» **Problem to work on**
Would you please repeat exactly the entries below, starting at the line with "0848 840 600 (deutsch)" and ending at the line with "троит на холодную, то", and nothing outside that range? Leave out the pictures.

Saved data entries:
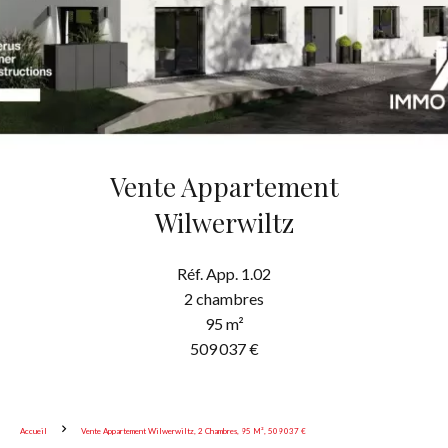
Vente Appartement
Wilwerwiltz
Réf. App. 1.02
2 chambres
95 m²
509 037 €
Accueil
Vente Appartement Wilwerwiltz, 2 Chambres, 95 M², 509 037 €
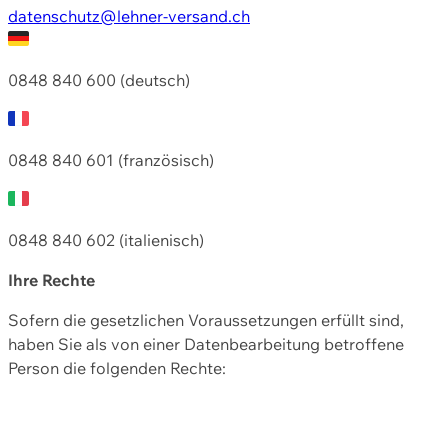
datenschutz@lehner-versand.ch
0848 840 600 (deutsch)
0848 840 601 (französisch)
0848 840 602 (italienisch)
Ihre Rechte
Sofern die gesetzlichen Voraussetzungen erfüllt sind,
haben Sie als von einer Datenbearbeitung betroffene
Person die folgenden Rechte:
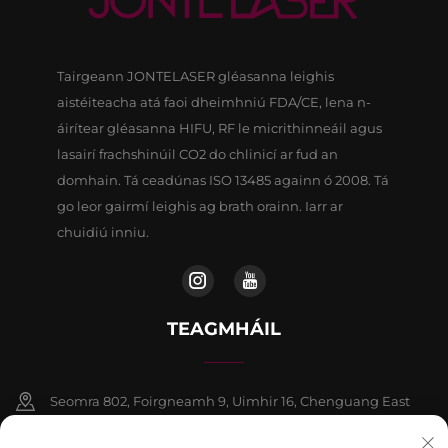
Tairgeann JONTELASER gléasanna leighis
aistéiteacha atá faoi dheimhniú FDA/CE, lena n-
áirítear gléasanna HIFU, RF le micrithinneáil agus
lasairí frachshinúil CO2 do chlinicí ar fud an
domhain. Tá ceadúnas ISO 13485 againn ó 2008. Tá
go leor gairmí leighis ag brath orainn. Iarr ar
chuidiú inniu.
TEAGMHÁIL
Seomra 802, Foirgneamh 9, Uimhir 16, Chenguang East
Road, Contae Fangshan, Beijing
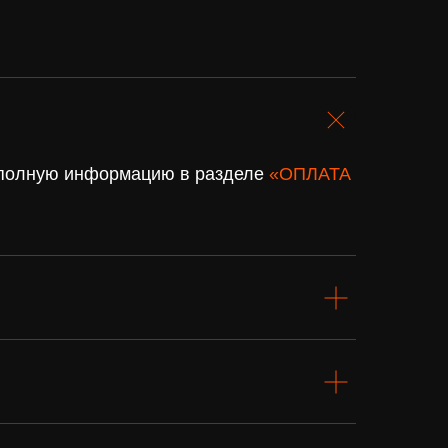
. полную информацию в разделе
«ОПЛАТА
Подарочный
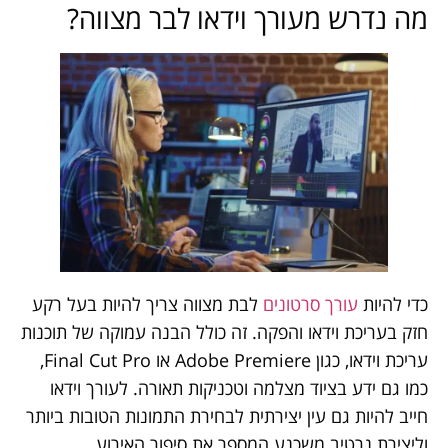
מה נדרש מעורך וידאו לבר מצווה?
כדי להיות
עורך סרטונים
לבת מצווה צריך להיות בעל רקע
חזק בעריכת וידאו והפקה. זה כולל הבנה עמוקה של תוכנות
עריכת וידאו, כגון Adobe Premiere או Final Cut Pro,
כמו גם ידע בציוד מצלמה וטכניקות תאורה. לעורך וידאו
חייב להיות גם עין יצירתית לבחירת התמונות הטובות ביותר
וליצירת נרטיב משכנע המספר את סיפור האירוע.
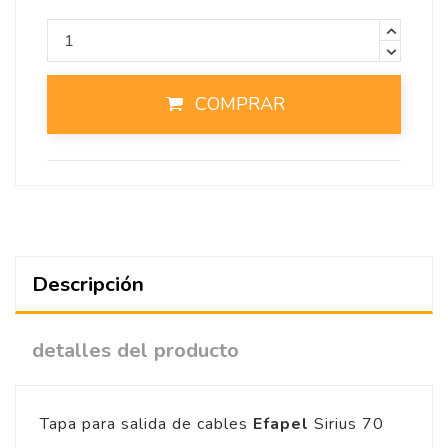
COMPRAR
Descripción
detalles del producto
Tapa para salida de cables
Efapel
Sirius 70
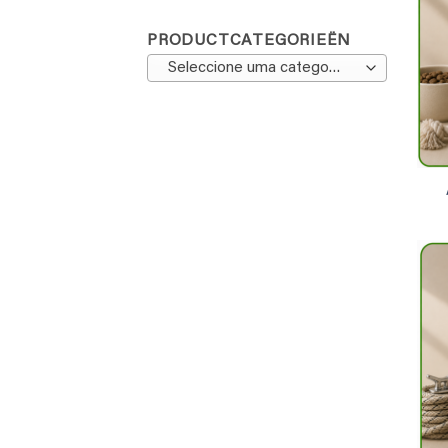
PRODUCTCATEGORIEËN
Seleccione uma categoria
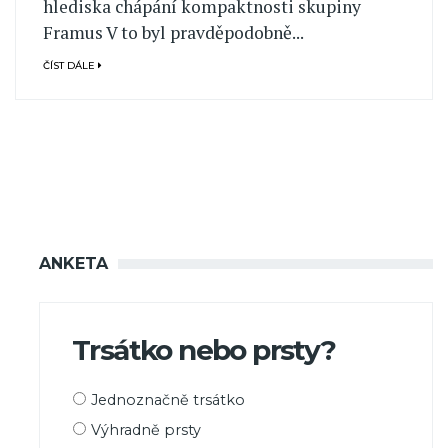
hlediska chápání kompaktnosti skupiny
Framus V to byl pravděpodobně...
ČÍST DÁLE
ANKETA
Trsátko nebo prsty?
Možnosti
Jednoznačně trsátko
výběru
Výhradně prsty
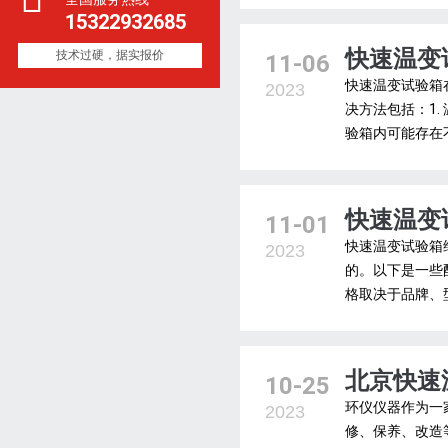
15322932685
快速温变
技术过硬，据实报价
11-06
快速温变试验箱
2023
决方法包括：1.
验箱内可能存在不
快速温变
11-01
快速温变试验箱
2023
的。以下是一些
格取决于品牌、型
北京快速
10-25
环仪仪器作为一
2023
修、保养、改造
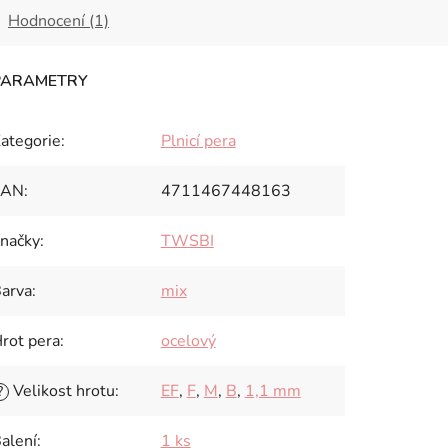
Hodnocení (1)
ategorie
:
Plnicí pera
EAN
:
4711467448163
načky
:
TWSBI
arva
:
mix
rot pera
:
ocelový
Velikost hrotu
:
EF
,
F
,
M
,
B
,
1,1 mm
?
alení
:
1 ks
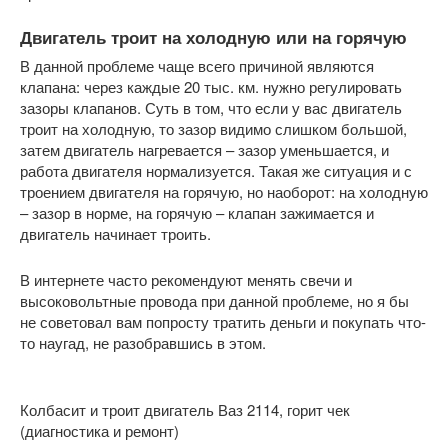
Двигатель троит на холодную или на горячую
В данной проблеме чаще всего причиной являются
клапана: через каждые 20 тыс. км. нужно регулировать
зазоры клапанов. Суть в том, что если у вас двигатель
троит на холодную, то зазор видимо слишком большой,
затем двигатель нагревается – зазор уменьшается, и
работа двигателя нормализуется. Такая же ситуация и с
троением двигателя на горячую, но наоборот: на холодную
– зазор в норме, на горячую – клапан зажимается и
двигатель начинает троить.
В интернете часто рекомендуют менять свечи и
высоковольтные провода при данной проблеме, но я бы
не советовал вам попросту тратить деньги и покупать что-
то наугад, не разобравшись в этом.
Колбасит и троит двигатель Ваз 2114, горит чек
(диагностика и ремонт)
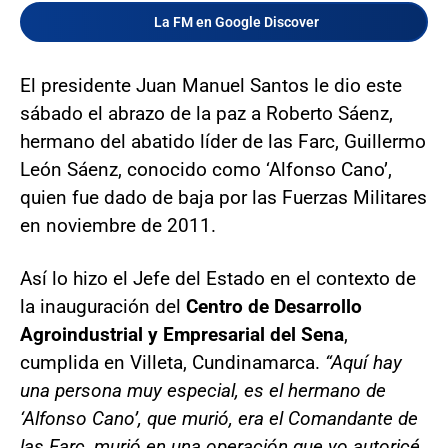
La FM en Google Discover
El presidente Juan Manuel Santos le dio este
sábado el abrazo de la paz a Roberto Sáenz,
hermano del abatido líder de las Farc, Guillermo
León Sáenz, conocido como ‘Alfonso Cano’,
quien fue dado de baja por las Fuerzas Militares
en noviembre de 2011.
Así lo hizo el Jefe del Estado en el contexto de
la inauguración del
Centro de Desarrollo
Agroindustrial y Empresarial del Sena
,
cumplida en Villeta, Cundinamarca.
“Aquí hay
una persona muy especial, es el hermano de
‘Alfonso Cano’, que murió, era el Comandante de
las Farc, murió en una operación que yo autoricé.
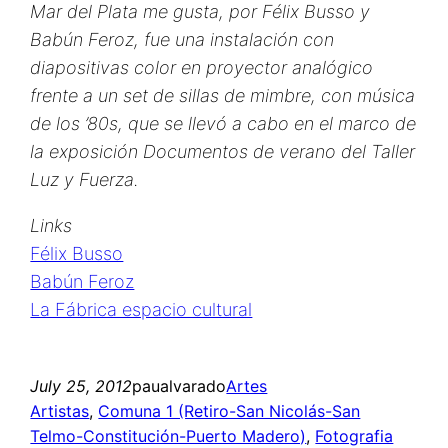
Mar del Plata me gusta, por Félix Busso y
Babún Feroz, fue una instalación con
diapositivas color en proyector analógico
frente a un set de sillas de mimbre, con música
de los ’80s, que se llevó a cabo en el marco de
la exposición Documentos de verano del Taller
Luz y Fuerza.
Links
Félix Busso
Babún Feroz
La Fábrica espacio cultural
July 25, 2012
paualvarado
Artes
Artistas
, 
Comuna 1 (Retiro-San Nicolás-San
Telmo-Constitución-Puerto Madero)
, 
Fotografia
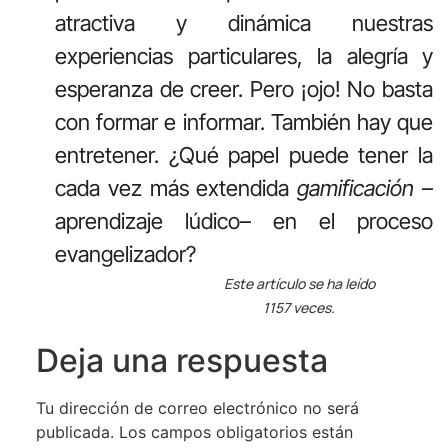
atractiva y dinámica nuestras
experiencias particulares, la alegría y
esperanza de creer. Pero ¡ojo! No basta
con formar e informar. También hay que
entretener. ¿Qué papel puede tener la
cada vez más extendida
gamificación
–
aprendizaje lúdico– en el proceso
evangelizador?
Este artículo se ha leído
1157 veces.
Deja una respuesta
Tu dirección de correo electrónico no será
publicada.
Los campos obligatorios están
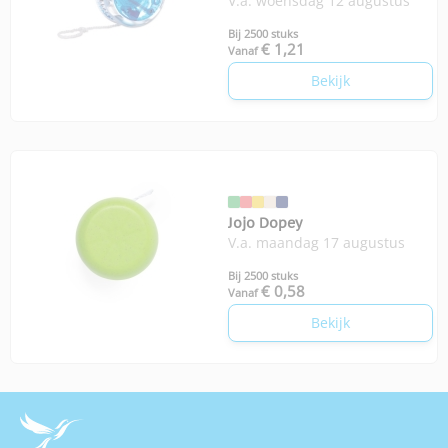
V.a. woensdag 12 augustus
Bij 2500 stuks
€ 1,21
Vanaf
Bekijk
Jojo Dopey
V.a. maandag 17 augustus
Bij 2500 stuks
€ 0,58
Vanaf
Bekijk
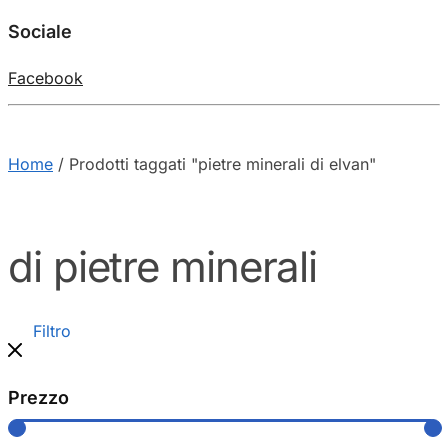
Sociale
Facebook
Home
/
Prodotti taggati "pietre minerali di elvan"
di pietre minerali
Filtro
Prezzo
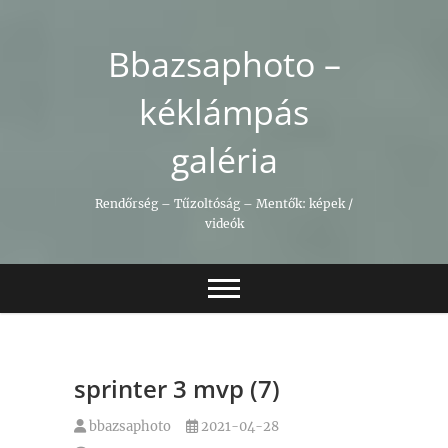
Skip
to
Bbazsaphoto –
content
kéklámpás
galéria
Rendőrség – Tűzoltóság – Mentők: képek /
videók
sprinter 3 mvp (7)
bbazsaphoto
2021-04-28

» **Finished exercise**
0848 840 600 (deutsch)
0848 840 601 (französisch)
0848 840 602 (italienisch)
Ihre Rechte
Sofern die gesetzlichen Voraussetzungen erfüllt sind,
haben Sie als von einer Datenbearbeitung betroffene
Person die folgenden Rechte:
Tairgeann JONTELASER gléasanna leighis
aistéiteacha atá faoi dheimhniú FDA/CE, lena n-
áirítear gléasanna HIFU, RF le micrithinneáil agus
lasairí frachshinúil CO2 do chlinicí ar fud an
domhain. Tá ceadúnas ISO 13485 againn ó 2008. Tá
go leor gairmí leighis ag brath orainn. Iarr ar
chuidiú inniu.
TEAGMHÁIL
Seomra 802, Foirgneamh 9, Uimhir 16, Chenguang East
Road, Contae Fangshan, Beijing
. полную информацию в разделе
«ОПЛАТА
Подарочный
מה נדרש מעורך וידאו לבר מצווה?
כדי להיות
עורך סרטונים
לבת מצווה צריך להיות בעל רקע
חזק בעריכת וידאו והפקה. זה כולל הבנה עמוקה של תוכנות
עריכת וידאו, כגון Adobe Premiere או Final Cut Pro,
כמו גם ידע בציוד מצלמה וטכניקות תאורה. לעורך וידאו
חייב להיות גם עין יצירתית לבחירת התמונות הטובות ביותר
וליצירת נרטיב משכנע המספר את סיפור האירוע.
COMPRAR
Descripción
detalles del producto
Tapa para salida de cables
Efapel
Sirius 70
PRODUCTCATEGORIEËN
Seleccione uma categoria
hlediska chápání kompaktnosti skupiny
Framus V to byl pravděpodobně...
ČÍST DÁLE
ANKETA
Trsátko nebo prsty?
Možnosti
Jednoznačně trsátko
výběru
Výhradně prsty
15322932685
快速温变
技术过硬，据实报价
11-06
快速温变试验箱
2023
决方法包括：1.
验箱内可能存在不
快速温变
11-01
快速温变试验箱
2023
的。以下是一些
格取决于品牌、型
北京快速
10-25
环仪仪器作为一
2023
修、保养、改造
Hodnocení (1)
ategorie
:
Plnicí pera
EAN
:
4711467448163
načky
:
TWSBI
arva
:
mix
rot pera
:
ocelový
Velikost hrotu
:
EF
,
F
,
M
,
B
,
1,1 mm
?
alení
:
1 ks
Двигатель троит на холодную или на горячую
В данной проблеме чаще всего причиной являются
клапана: через каждые 20 тыс. км. нужно регулировать
зазоры клапанов. Суть в том, что если у вас двигатель
троит на холодную, то зазор видимо слишком большой,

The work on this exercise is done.